Pb is bulkier than Zn, impeding the correct interaction with amino acid residues and the substrate in the active centre of ALA-D [57], showing that in addition to the affinity for thiols, other factors such as steric conflict and secondary bond energy interactions could contribute to inhibition of ALA-D by different metals [14]. In this context, the molecular interaction of As with ALA-D has not been fully clarified, but it is speculated to have similar action as Pb [14]. Studies indicate that Hg binds to the same region as Zn and Pb, but with stronger affinity than those, then the reactivation is further complicated [58]. Particularly, Fe participates in reactions of ROS generation which may hinder the reactivation [59].

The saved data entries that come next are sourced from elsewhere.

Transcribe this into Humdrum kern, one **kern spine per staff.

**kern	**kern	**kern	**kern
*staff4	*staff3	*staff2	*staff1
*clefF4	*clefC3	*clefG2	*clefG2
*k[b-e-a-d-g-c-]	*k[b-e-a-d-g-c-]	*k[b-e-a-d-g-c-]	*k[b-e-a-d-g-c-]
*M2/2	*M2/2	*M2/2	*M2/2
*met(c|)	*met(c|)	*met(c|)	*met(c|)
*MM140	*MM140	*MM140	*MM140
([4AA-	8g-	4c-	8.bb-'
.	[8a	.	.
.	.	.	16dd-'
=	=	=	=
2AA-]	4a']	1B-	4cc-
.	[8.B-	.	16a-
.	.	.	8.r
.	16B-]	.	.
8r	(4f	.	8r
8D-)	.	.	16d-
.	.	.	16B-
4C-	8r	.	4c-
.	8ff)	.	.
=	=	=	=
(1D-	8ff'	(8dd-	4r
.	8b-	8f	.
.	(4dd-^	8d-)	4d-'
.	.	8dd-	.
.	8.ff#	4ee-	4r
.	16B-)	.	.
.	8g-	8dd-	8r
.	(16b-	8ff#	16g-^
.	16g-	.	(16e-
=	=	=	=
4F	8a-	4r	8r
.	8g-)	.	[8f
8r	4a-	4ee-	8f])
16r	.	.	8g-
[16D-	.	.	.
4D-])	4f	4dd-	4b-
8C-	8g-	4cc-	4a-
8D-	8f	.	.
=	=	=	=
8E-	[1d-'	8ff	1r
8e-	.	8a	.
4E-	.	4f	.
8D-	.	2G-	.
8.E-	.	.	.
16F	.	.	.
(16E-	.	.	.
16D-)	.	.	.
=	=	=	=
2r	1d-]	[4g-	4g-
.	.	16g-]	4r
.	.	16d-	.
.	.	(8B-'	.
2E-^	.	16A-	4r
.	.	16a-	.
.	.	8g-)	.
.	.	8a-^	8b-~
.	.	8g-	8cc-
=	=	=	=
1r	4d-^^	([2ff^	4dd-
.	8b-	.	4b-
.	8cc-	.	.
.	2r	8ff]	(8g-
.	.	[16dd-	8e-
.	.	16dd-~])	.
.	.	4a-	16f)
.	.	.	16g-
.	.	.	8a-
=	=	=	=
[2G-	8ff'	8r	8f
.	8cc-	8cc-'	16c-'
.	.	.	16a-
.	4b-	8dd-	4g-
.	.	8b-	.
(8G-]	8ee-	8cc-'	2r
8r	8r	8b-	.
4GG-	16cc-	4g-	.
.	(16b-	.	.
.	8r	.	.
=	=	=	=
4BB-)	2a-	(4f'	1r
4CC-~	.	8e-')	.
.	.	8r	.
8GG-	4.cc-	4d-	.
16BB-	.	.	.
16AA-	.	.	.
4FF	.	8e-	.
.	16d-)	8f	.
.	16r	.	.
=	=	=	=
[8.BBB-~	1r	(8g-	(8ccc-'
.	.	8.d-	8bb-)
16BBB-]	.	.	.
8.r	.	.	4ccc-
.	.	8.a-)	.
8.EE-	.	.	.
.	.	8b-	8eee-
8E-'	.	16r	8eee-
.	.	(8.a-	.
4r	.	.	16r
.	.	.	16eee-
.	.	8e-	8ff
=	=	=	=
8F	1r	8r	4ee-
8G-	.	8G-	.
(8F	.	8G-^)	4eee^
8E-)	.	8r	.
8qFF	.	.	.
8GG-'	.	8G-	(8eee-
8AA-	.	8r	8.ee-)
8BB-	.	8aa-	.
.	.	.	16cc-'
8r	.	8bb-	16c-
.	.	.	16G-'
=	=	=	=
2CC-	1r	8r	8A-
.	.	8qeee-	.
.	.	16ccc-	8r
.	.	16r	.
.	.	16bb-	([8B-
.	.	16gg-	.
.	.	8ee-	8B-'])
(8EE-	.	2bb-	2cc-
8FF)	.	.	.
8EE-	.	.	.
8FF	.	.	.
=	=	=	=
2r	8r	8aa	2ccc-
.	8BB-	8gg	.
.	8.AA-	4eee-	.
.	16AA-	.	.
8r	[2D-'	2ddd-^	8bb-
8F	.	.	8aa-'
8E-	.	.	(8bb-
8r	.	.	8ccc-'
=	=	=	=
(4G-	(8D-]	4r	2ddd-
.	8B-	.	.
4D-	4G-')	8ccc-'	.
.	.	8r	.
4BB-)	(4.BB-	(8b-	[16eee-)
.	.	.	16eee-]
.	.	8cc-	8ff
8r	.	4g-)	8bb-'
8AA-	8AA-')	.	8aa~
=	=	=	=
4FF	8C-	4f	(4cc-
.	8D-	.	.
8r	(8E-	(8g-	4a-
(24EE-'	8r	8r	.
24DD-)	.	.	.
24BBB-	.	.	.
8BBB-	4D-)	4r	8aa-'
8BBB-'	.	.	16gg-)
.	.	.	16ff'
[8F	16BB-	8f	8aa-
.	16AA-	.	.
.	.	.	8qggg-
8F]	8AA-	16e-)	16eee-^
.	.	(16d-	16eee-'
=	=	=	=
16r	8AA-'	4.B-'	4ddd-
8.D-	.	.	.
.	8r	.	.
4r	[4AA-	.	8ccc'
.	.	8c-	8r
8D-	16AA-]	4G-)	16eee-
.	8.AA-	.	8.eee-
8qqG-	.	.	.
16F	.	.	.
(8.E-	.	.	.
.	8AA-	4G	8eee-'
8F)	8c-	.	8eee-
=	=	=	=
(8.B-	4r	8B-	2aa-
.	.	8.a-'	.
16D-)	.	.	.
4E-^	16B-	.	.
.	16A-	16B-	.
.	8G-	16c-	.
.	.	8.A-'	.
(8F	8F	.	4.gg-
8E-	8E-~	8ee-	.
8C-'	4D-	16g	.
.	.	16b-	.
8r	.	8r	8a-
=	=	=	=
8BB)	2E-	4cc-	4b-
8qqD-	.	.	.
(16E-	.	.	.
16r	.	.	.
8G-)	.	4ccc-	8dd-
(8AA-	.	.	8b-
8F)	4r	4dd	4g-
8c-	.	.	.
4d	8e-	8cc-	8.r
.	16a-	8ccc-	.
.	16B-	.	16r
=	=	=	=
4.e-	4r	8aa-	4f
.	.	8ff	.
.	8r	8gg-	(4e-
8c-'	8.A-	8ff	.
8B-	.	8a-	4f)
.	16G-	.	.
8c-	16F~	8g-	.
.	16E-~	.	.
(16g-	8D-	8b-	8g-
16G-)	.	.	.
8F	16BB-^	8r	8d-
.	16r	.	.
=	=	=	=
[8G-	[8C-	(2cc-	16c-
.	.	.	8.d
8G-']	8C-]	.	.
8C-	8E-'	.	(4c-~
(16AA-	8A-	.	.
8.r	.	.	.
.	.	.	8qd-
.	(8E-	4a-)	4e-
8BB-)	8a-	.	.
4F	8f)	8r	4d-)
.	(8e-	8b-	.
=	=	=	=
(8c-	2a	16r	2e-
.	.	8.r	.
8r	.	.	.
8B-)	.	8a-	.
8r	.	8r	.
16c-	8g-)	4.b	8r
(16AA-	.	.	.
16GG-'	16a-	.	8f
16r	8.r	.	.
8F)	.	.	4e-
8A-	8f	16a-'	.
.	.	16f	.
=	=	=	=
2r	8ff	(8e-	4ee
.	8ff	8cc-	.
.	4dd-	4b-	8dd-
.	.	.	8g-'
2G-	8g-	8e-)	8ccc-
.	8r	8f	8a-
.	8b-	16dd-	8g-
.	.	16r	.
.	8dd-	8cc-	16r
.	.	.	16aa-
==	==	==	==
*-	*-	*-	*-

Considering the discussed above, the present results suggest that these metals may also influence on ALA-D inhibition throughout life, and this could be indirectly associated to the cognitive effects observed in the elderly, but this chronic inhibition has caused no hematological disorders. Finally, the present findings can be used to provide information regarding blood and serum metal levels in Brazilian elderly and young adults, which are relatively scarce; however, there were some limitations such as the relatively small sample size and the complexity of the aging process, which is a multifactorial process.

5. Conclusions

In conclusion, this study suggests that activity of ALA-D enzyme could be a factor linked to the decline of the domain of working memory evaluated by Digit Span test. ALA-D reactivation index was negatively associated with Pb, Hg, As, Cr, Ni, V and Fe levels, suggesting that they contribute to the inhibition of the enzyme. Additionally, increased levels of Hg were associated with reduced mental flexibility and attention, while increased levels of V were associated with poor global cognition. Once age-related cognitive decline is not fully elucidated, further studies involving ALA-D enzyme activity, other reactivating agents and metals influence may be relevant to better understanding of the loss of cognitive function during aging, since a combined exposure to metals during the course of life is probably inevitable.